When determining an appropriate penalty, both the ACL and ASIC Act require a court to consider factors such as:[18]

  • the nature and extent of the contravention;
  • any loss or damage suffered because of the contravention;
  • the circumstances in which the contravention took place; and
  • whether the person had previously been found to have engaged in similar conduct.

Despite the availability of a reduced penalty for a smaller entity, for a merchant (especially a start-up business with limited capital) even such a (reduced) financial penalty from a breach caused by an UCT could be fatal for the business.

What you need to do?

The new regime now places greater burden on businesses using standard form contracts. This has particular significance for businesses that use various terms and conditions embedded in ‘small print’, for example, on online platforms. Companies only have until 10 November 2023 to comply with the new regime.

Companies should, therefore, review existing contracts, and remove any potential UCTs before the new regime comes into force. As champion of the new regime, the ACCC is likely to be running test cases to send a strong public message, stressing the seriousness of contravening conduct.

How S&A Law can help

S&A Law can help companies understand the competition and consumer law and advise on necessary or prudent changes to existing contracts, the implementation of risk mitigation strategies and development of enhanced compliance processes.

[1] Schedule 2 Treasury Laws Amendment (More Competition, Better Prices) Act 2022.

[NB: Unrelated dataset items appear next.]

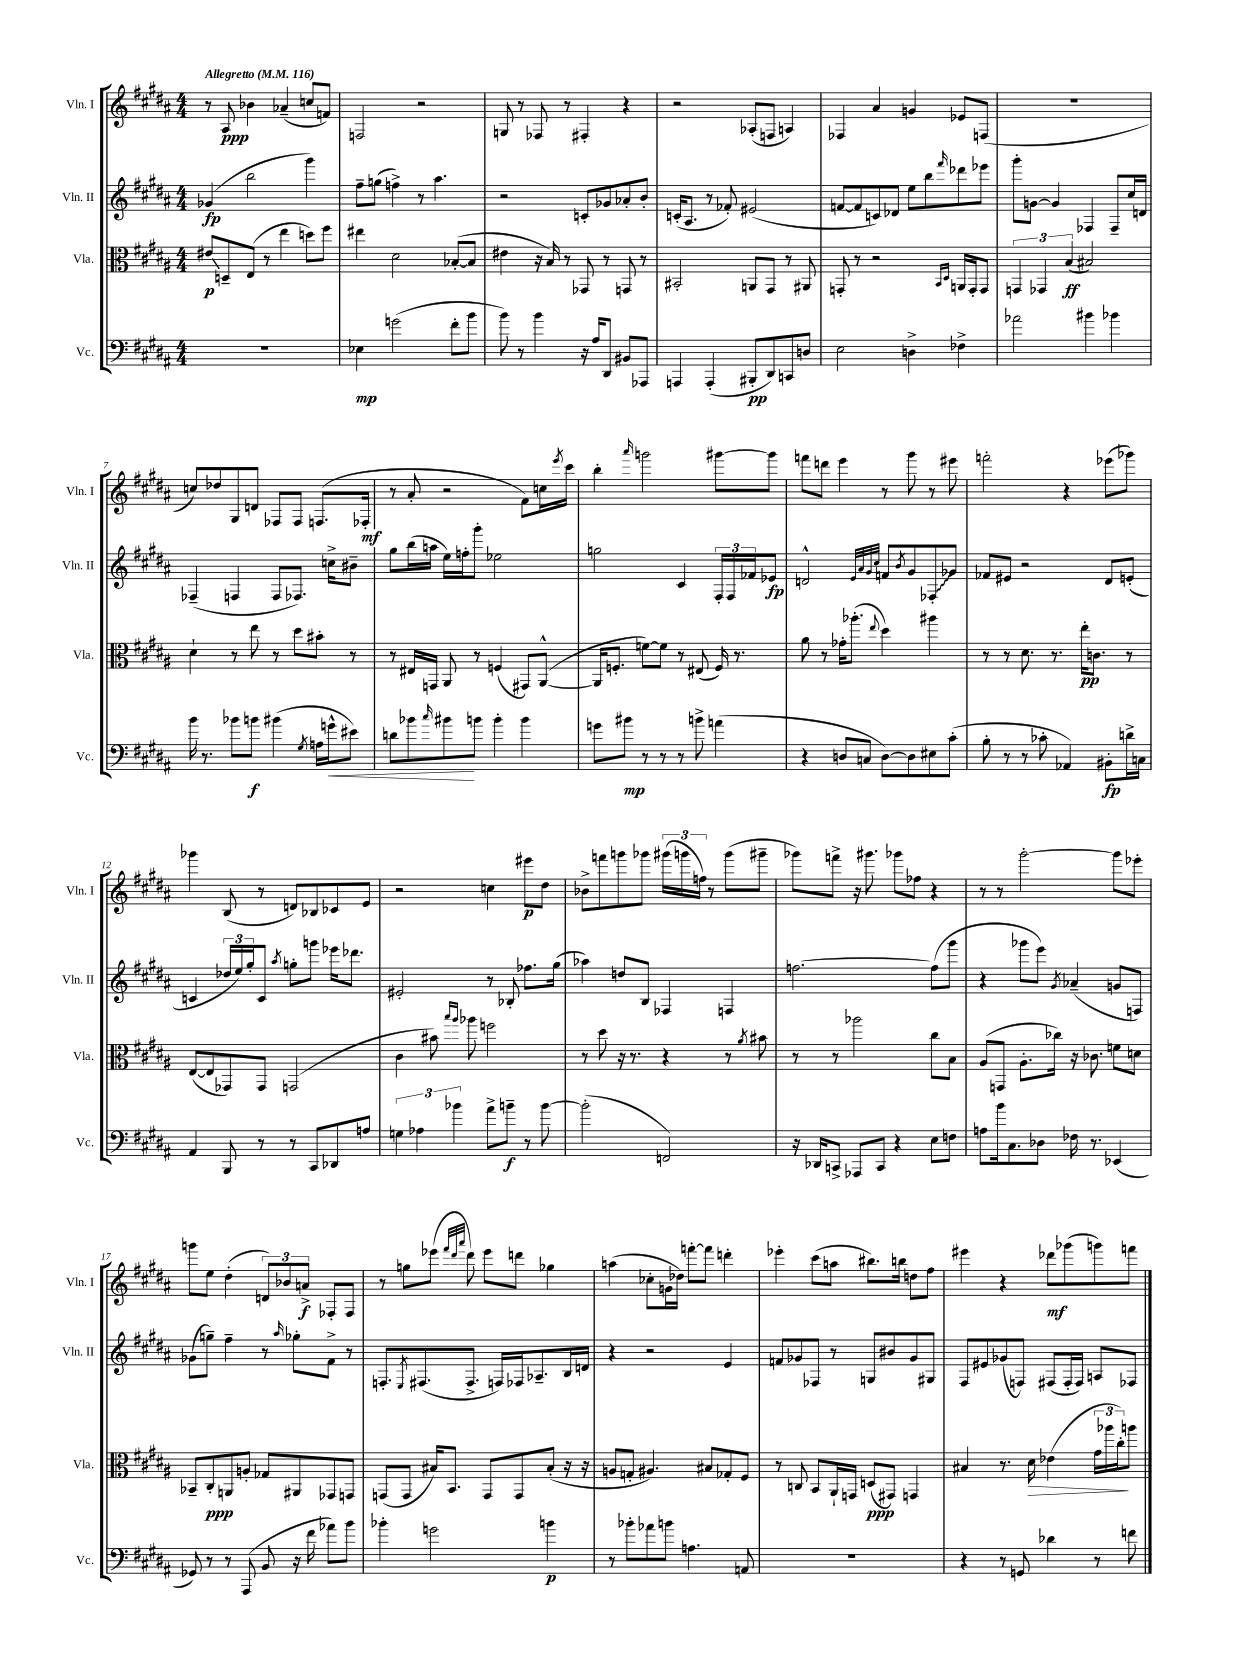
<<
\new StaffGroup <<
\new Staff = "s0" \with { instrumentName = "Vln. I" shortInstrumentName = "Vln. I" } {
    \clef treble \key b \major \numericTimeSignature \time 4/4 \tempo "Allegretto" 4 = 116
    r8 ais8\ppp bes'4 aes'4--( c''8 f'8) |
    f2 r2 |
    g8 r8 fes8 r8 fis4-. r4 |
    r2 aes8-.( f8 a4) |
    fes4 ais'4 g'4 ees'8 f8( |
    R1 |
    c''8) des''8 gis8 d'8 fes8 fes8 f8.( fes16-.\mf |
    r8 ais'8-. r2 fis'8) c''16 \acciaccatura { e'''8 } cis'''16 |
    b''4-. \grace { ais'''16 } g'''2 gis'''8~ gis'''8 |
    f'''8 d'''8 e'''4 r8 gis'''8 r8 eis'''8 |
    f'''2-. r4 ees'''8( ges'''8) |
    ges'''4 b8( r8 d'8) bes8 ces'8 e'8 |
    r2 c''4 eis'''8\p dis''8 |
    bes'8-> f'''8 g'''8 ges'''8 \tuplet 3/2 { gis'''16( g'''16 f''16) } r8 g'''8( gis'''8-- |
    ges'''8) f'''8-> r16 gis'''8. ges'''8 fes''8 r4 |
    r8 r8 gis'''2~-. gis'''8 ees'''8-. |
    g'''8 e''8 dis''4-.( \tuplet 3/2 { d'8) bes'8 a'8->\f } fes8-. fes8 |
    r8 g''8 ees'''8( \grace { fis'''32 dis'''32 ais'''32 } dis'''8) ees'''8 d'''8 ges''4 |
    a''4( ces''8-. g'16 des''16) f'''8~-. f'''8 d'''4-. |
    ees'''4-. cis'''8( a''8 bis''8.) b''16 d''8 fis''8 |
    eis'''4 r4 des'''8\mf ges'''8( g'''8) f'''8 \bar "|." |
}
\new Staff = "s1" \with { instrumentName = "Vln. II" shortInstrumentName = "Vln. II" } {
    \clef treble \key b \major \numericTimeSignature \time 4/4
    ges'4\fp( b''2 gis'''4) |
    fis''8-- g''8( f''4->) r8 ais''4. |
    r2 c'8-. ges'8 aes'8-. b'8-. |
    c'16-.( ais8. r8 fes'8-.) eis'2( |
    f'8~ f'8 c'8) des'8 e''8 b''8 \grace { fis'''16 } des'''8 ees'''8 |
    gis'''8-. g'8~ g'4 fes4 fes8-- cis''16 d'16 |
    fes4--( f4 f8 fes8.) c''16-> bis'8-- |
    gis''8 b''16( a''16 e''16) f''16-. gis'''8-. ees''2 |
    g''2 cis'4 \tuplet 3/2 { fis16-. fis16 fes'16 } ees'8\fp |
    d'2-^ \grace { e'32 ais'32 gis'32 cis''32 } f'8 \acciaccatura { b'8 } gis'8 \once \override Glissando.style = #'zigzag fes8-.\glissando ges'8 |
    fes'8 eis'8 r2 dis'8 e'8-.( |
    c'4 \tuplet 3/2 { des''16 e''16) gis''16-. } c'8 \acciaccatura { ais''8 } g''8-. g'''8 ees'''16 des'''8. |
    eis'2-. r8 bes8-. fes''8. gis''16( |
    aes''4) d''8 b8 fes4 f4 |
    f''2.~ f''8( gis'''8 |
    r4 ges'''8 e'''8) \acciaccatura { gis'8 } aes'4--( g'8 f8) |
    ges'8( g''8--) fis''4-- r8 \grace { ais''16 } ges''8-. fis'8-> r8 |
    f8.-. \acciaccatura { e8 } fis8.( fis8.-> f16) fes16 aes8.-- b16 d'16 |
    r4 r2 e'4 |
    f'8 ges'8 fes8 r8 g8 bis'8 ges'8 gis8 |
    fis8 eis'8 ges'8( f8) fis8( fis16-. fis16) a8 fes8 \bar "|." |
}
\new Staff = "s2" \with { instrumentName = "Vla." shortInstrumentName = "Vla." } {
    \clef alto \key b \major \numericTimeSignature \time 4/4
    eis'8\glissando\p d8-- e8( r8 e''4 d''8) fis''8 |
    eis''4 dis'2 bes8~-.( bes8 |
    eis'4 r16 b16) r8 ges,8 r8 g,8 r8 |
    bis,2-. a,8 gis,8 r8 ais,8 |
    g,8-. r8 r2 \grace { b,16 dis16 } a,16 g,16-. g,8 |
    \tuplet 3/2 { g,4 ges,4 b4\ff( } bis2) |
    dis'4-! r8 e''8 r8 dis''8 bis'8-. r8 |
    r8 eis16 g,16 ais,8 r8 f4( gis,8) ais,8~-^( |
    ais,16 f8.-. f'8~) f'8 r8 eis8( f16) r8. |
    ais'8 r8 ges'16-. aes''8.-.( \appoggiatura { e''8 } dis''4) ais''4 |
    r8 r8 dis'8. r8. e''16-.\pp c'8. r8 |
    e8~( e8 ges,8) ges,8 g,2( |
    cis'4 bis'8) \grace { b''16 ais''16 } aes''8 f''2 |
    r8 dis''8 r16 r8. r4 r8 \acciaccatura { ais'8 } bis'8 |
    r8 r8 aes''2 cis''8 b8 |
    ais8( g,8 ais8.-. ces''16) r16 ces'8. f'8 d'8 |
    bes,8-- cis8-.\ppp a,8 a8-. ges8 ais,8 ges,8 g,8 |
    g,8( g,8 bis16) b,8. g,8 g,8 bis8-.( r16 r16 |
    a8 g8-. ais4.) bis8 ges8-. fis8 |
    r8 c8 b,8 ais,16-! g,16 d8\ppp( gis,8) g,4 |
    bis4 r8. dis'16\> ees'4( \tuplet 3/2 { gis'16 aes''16 cis''16-.\!) } a''8 \bar "|." |
}
\new Staff = "s3" \with { instrumentName = "Vc." shortInstrumentName = "Vc." } {
    \clef bass \key b \major \numericTimeSignature \time 4/4
    R1 |
    ees4\mp g'2( fis'8-. b'8 |
    b'8) r8 b'4 r16 ais16 dis,8 bis,8 aes,,8 |
    a,,4 a,,4-.( bis,,8-.\pp dis,8) c,8 d8 |
    e2 d4-> fes4-> |
    aes'2 bis'4 bes'4 |
    b'16 r8. bes'8 b'8\f bis'4( \acciaccatura { gis8 } a16 g'16-^\< eis'8) |
    d'8 bes'8 \grace { cis''16 } bis'8\! b'8 b'4-. b'4 |
    g'8 bis'8\mp r8 r8 r8 b'8-> a'4( |
    r4 d8 c8 d8~) d8 eis8 cis'8-.( |
    b8-. r8 r8 ces'8-. aes,4) bis,8-.\fp d'16-> c16 |
    ais,4 b,,8 r8 r8 cis,8 des,8 a8 |
    \tuplet 3/2 { g4 aes4 bes'4 } ais'8-> b'8--\f r8 b'8~ |
    b'2-.( f,2) |
    r16 des,16 c,8-> aes,,8 c,8 r4 e8 f8 |
    a8 b'16 cis8. des8 fes16 r8. ees,4( |
    ges,8) r8 r8 ais,,8( b,8 r16 fis'16 aes'8) b'8 |
    bes'4-. g'2 b'4\p |
    r8 bes'8-. aes'8 b'8 a4. a,8 |
    R1 |
    r4 r8 g,8 des'4 r8 f'8 \bar "|." |
}
>>
>>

[2] Australian Consumer Law s 27(2) under Schedule 2 of the Competition and Consumer Act 2010; Australian Securities and Investments Commission Act 2001 s 12BK(2).

[3] ACL s 23(1); ASIC Act s 12BF(1).

[4] ACL s 24(1); (ASIC Act s 12BG(1).

[5] Jetstar Airways Pty Ltd v Free [2008] VSC 539, [105] (Cavanough J).

[6] Australian Competition and Consumer Commission v CLA Trading Pty Ltd [2016] FCA 377, [54].

[7] ACCC v ACN 117 372 915 Pty Ltd (in liq) (formerly Advanced Medical Institute Pty Ltd) [2015] FCA 368, [950].

[8] ACL s 24(4); ASIC Act s 12BG(4).

[9] Poole v Australian Pacific Touring Pty Ltd [2017] FCA 424; Australian Competition and Consumer Commission v Ashley & Martin Pty Ltd [2019] FCA 1436, [48] – [49], [51], [53]

[10] Australian Competition and Consumer Commission v Ashley & Martin Pty Ltd [2019] FCA 1436, [55].

[11] Australian Securities and Investments Commission v Kobelt [2019] HCA 18, [98], [264], cited in Australian Competition and Consumer Commission v Ashley & Martin Pty Ltd [2019] FCA 1436, [54].

[12] Australian Securities and Investments Commission v Bank of Queensland Limited [2021] FCA 95, [16], [46], [61]-[64].

[13] ACL s 24(3); ASIC Act s 12BG(3).

[14] Jetstar Airways Pty Ltd v Free [2008] VSC 539, [115].

[15] Either the Australian Securities and Investments Commission (ASIC) or the Australian Competition and Consumer Commission (ACCC).

[16] Attorney-General’s Department (September 2011)

[17] Explanatory Memorandum, Treasury Laws Amendment (More Competition, Better Prices) Bill 2022, 37 [2.52].

[18] ACL s 224(2); ASIC Act s 12GBB(5).